KLFA veteran Captain Nderitu Wambugu stated, “I doubt whether we freedom fighters from Nyeri County have been included. The Githu Kahengeri-led group did not represent the interests of genuine freedom fighters.” (Kenyan Star, June 10)

Wambugu said that the money offered by the British was not nearly enough. His position seems to be supported by two Kenyan Members of Parliament, Mathira constituency Peter Weru and his Kieni colleague, James Mathenge Keini Kega.

These legislators emphasized that the offer was a big joke and that the veterans and victims should be paid 100 times more than what has been offered. They say that 20 million Kenyans have been impacted by British atrocities which imposed suffering on thousands of families and all their descendants.

“Some families are still living in colonial villages. They should be recognized and be given land to live a decent life,” said Weru in the same article.

Politics of the settlement offer

British Foreign Secretary William Hague on June 6 expressed “deep regret” at what the colonial government did to suppress the revolt that erupted in 1952. That resulted in the killing of thousands of Kenyans and the imprisonment of about 160,000 others in detention camps. Kenya was eventually granted independence from Britain in 1963.

The British foreign office said in a May 2013 statement that “there should be a debate about the past. It is an enduring feature of our democracy that we are willing to learn from our history. … We understand the pain and grievance felt by those, on all sides, who were involved in the divisive and bloody events of the Emergency period in Kenya.”

Such a statement attempts to minimize the deliberate role by London during this period to crush an anti-colonial revolt that was sparked by the exploitative and oppressive conditions the Kenyan people were subjected to for decades.

The announcement of the settlement offer indicated that some $US30.8 million would be paid to more than 5,200 victims. The lawyers for the claimants said that an agreement had been reached without disclosing the sum.

Divided among the designated victims, the sums paid to individuals would be less than $US6,000 per person. These atrocities were committed beginning more than 60 years ago, and many of those involved are already deceased.
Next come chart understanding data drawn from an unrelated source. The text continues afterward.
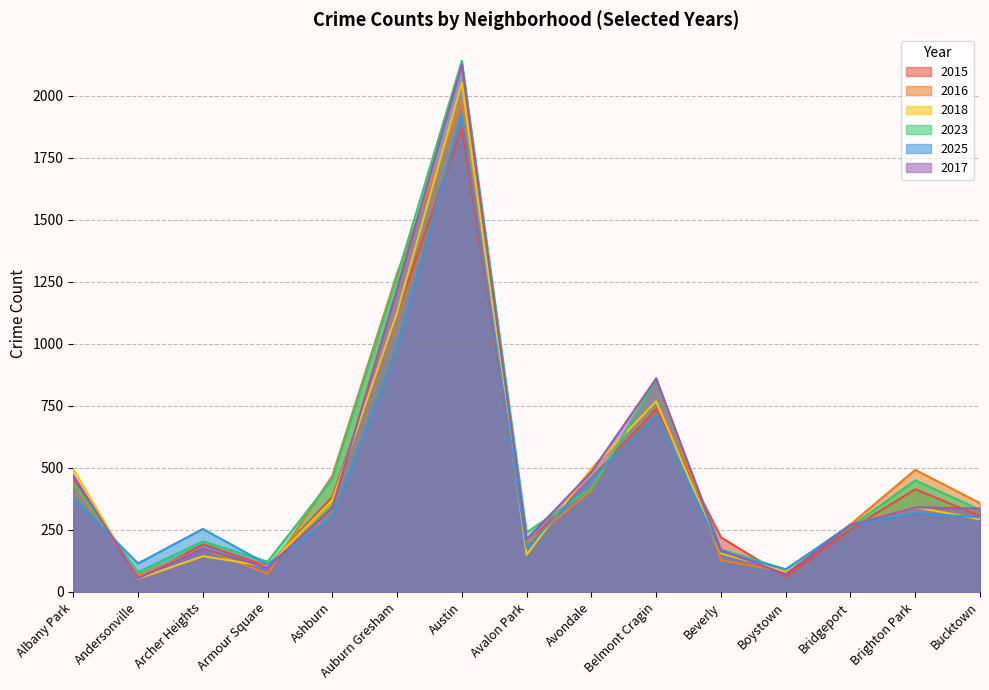

How many interior local valleys does the 2018 series have?

4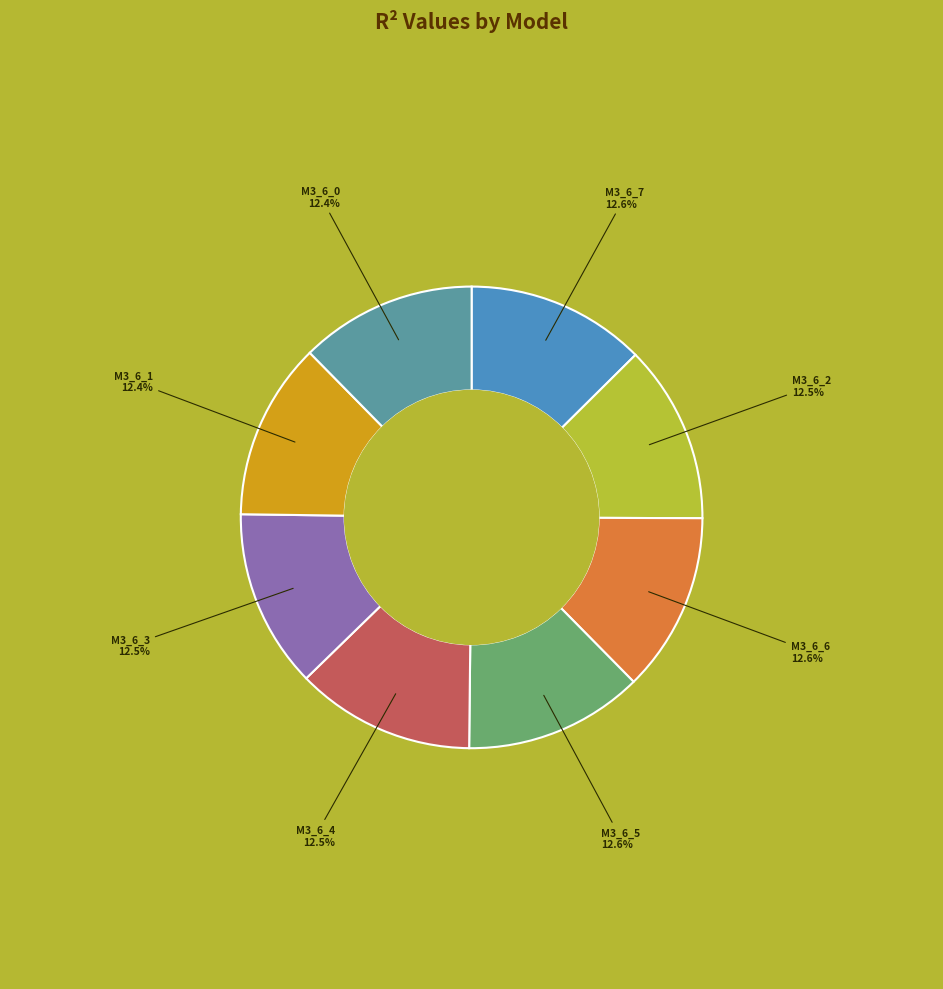

Does any single category account for the majority?

No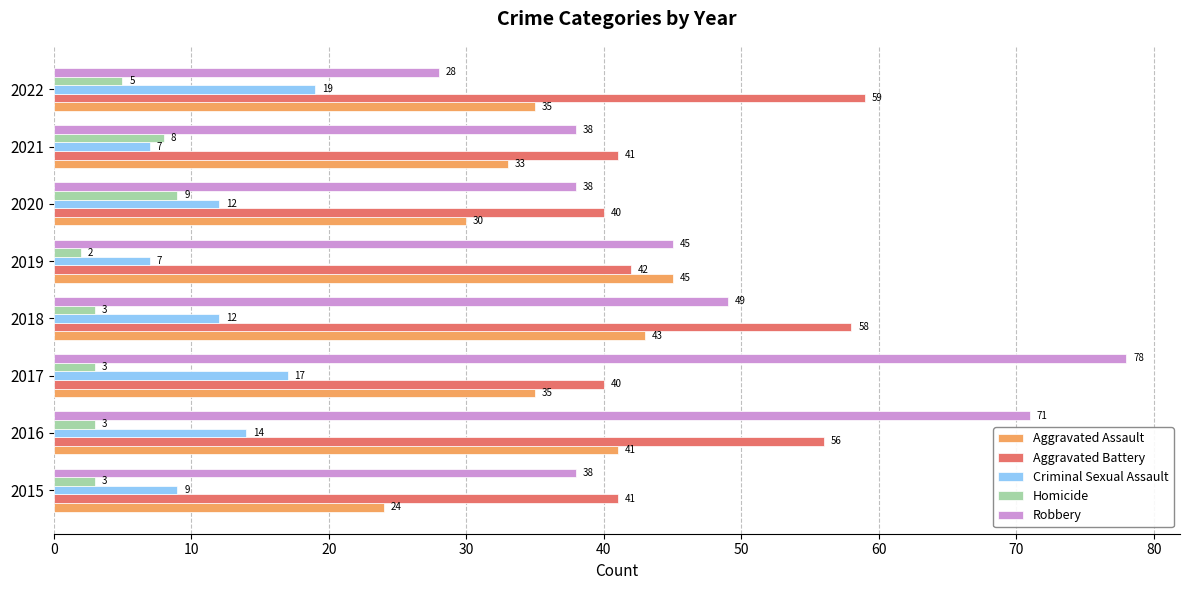

What is the sum of all Aggravated Battery values?

377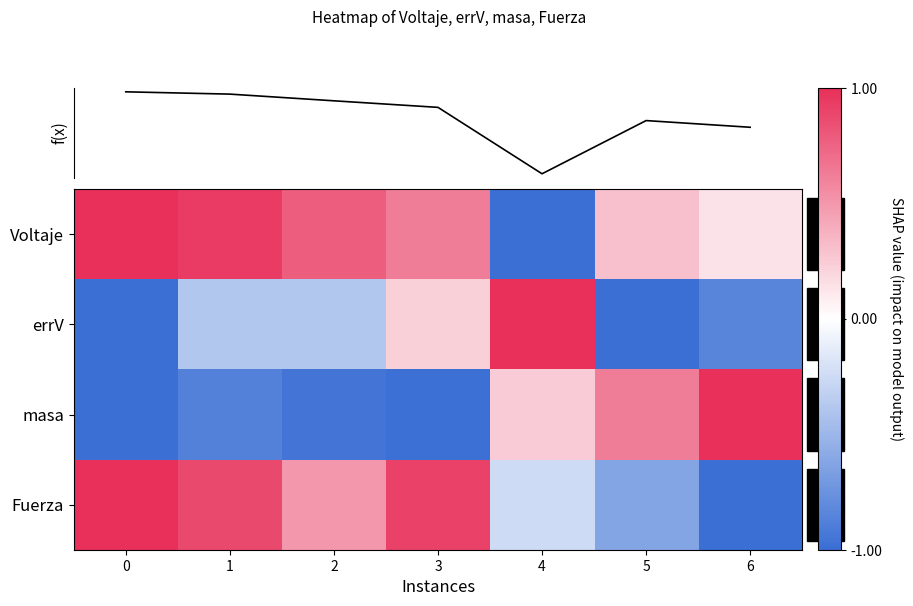

Which series has the largest total across all categories?

Voltaje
“[The negotiations] have included everybody with sufficient evidence of torture. And that number is about 5,200,” Kenyan lawyer Paul Muite said. (, June 10)

This settlement grew out of negotiations that began after an October British High Court decision that three victims of the colonial atrocities would be allowed to pursue their claims in the courts. They demanded compensation for false imprisonment, beatings, torture, rape and castration.

The claimants, Paulo Muoka Nzili, Wambugu Wa Nyingi and Jane Muthoni, initiated the case, which gained international attention. The British government has never paid any compensation for their centuries-long subjugation of millions of peoples throughout the world through slavery and colonialism. A fourth claimant, Susan Ngondi, died before the settlement was announced.

The Kenyan Human Rights Commission said that at least 90,000 Africans died during the suppression of the anti-colonial revolt in the 1950s. The KHRC also says that some 160,000 were detained, where they were victims of torture resulting in many deaths.

These developments, involving the purported settlement of this chapter in Kenyan, African and British history, reveal the contradictions in such efforts. Whether the majority of Kenyans impacted by this horrendous episode in their history accept the legitimacy of the settlement remains to be seen.

Africans have a legitimate right to pursue reparations for their centuries of pain and suffering through European, African, North and South American slavery and colonialism. The imperialists should not be allowed to dismiss claims for reparations both inside and outside the legal system.